The Iranian line in the sand

August 27, 2005

We are seven months away from a history-making event.

On March 20th, 2006, Iran is planning to open an International Oil Bourse (market) for the express purpose of trading oil priced exclusively in Euros. The world currently does all oil trades in US dollars, commonly referred to as the petro-dollar. Introducing an alternative currency that directly competes against the US dollar will facilitate many global economic changes.

The US, of course, stands to be the most affected. Up until now, the Americans have been able to maintain a high demand for their currency due to its role in purchasing the world’s primary energy resource. This demand has allowed the US to mushroom its debt to record levels supported by the selling of US treasury bills to foreign countries. How will the US continue to operate if countries stop floating their debt and turn instead towards the Euro?

Evidence of the US acting out of concern over their dollar hegemony can be seen in the war with Iraq. In September 2000 Iraq began selling all oil exports in euros. The euro then increased in value which added much profitability to European operations. The US invaded and shortly thereafter (four months to be exact) reverted all Iraqi oil trades back to the US dollar as well as nullifying previous foreign contracts. It has been surmised that the US invaded Iraq not just to control oil reserves but also to protect its all-important petro-dollar.

Fast-forward to the present day situation with Iran, a country being victimized through a US smear campaign. President Bush has continuously tried to promote Iran as an “axis of evil” country through accusations that Iran secretly’ tried to develop nuclear weapons and harbors terrorists. To date, none of these claims have ever been substantiated.

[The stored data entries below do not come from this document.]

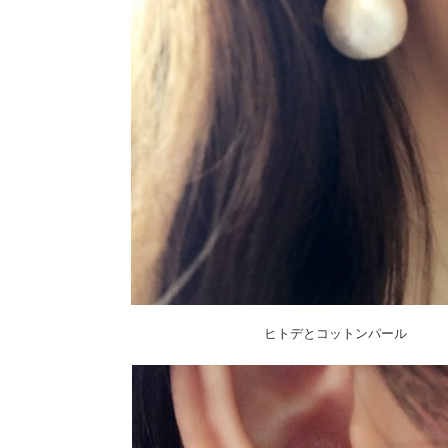
ヒトデとコットンパール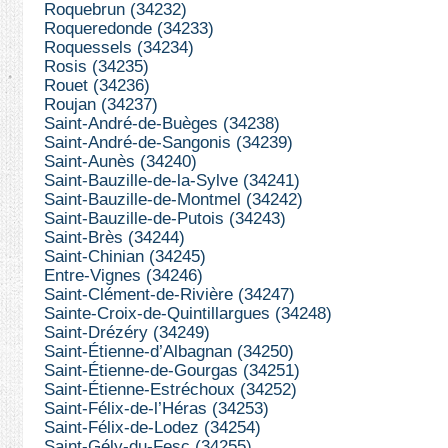
Roquebrun (34232)
Roqueredonde (34233)
Roquessels (34234)
Rosis (34235)
Rouet (34236)
Roujan (34237)
Saint-André-de-Buèges (34238)
Saint-André-de-Sangonis (34239)
Saint-Aunès (34240)
Saint-Bauzille-de-la-Sylve (34241)
Saint-Bauzille-de-Montmel (34242)
Saint-Bauzille-de-Putois (34243)
Saint-Brès (34244)
Saint-Chinian (34245)
Entre-Vignes (34246)
Saint-Clément-de-Rivière (34247)
Sainte-Croix-de-Quintillargues (34248)
Saint-Drézéry (34249)
Saint-Étienne-d’Albagnan (34250)
Saint-Étienne-de-Gourgas (34251)
Saint-Étienne-Estréchoux (34252)
Saint-Félix-de-l’Héras (34253)
Saint-Félix-de-Lodez (34254)
Saint-Gély-du-Fesc (34255)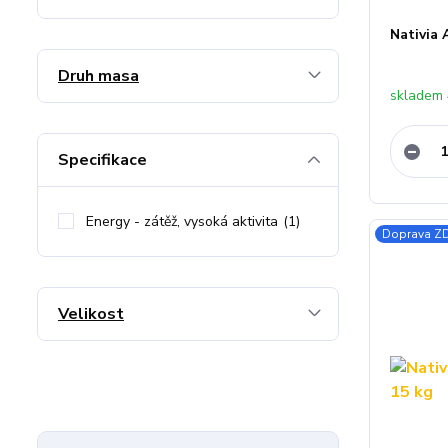
Nativia
Druh masa
skladem 
Specifikace
Energy - zátěž, vysoká aktivita
(1)
Doprava 
Velikost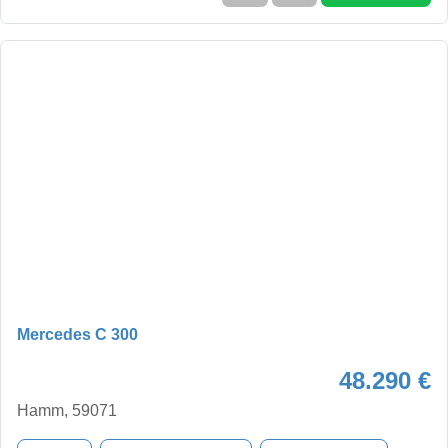
Mercedes C 300
48.290 €
Hamm, 59071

Iran’s stance on their nuclear plans is well justified. Iran has been a member of the nuclear Non-Proliferation Treaty since 2003. They have followed all guidelines from the IAEA since then and have given full transparency to their nuclear program. Iran even voluntarily ceased their uranium enrichment program as an act of confidence building.

A stark contrast is the country of Pakistan, which is not a member of the Non-Proliferation Treaty. They have recently tested a cruise missile capable of carrying nuclear warheads for distances of up to 500 kms. Pakistan also has a long history of selling nuclear weapons technology to foreign countries. Yet, Iran is the one being made out as the bad guy.

Add to the mix a number of high profile leaks originating from the Pentagon indicating that plans have been made to attack Iran in the event of a terrorist attack on US soil, regardless of involvement or not.

The world’s second largest oil consumer, China, is also one of Iran’s major foreign investors, having signed billions of dollars worth of trade agreements in the last year alone. Both Russia and India have also made substantial investments in Iran. An attack on Iran will not be welcomed by those countries who have invested their energy futures in Iranian oil and gas reserves.

World headlines being played out in the media are beginning to relate back to one issue—the petro-dollar. As we get closer to March 20th, 2006, we will find out just how threatened the US feels about having another petro-currency in the world. If the Iranian Oil Bourse opens, it is conceivable that the US will find out exactly what their money is made of—which is paper and little else.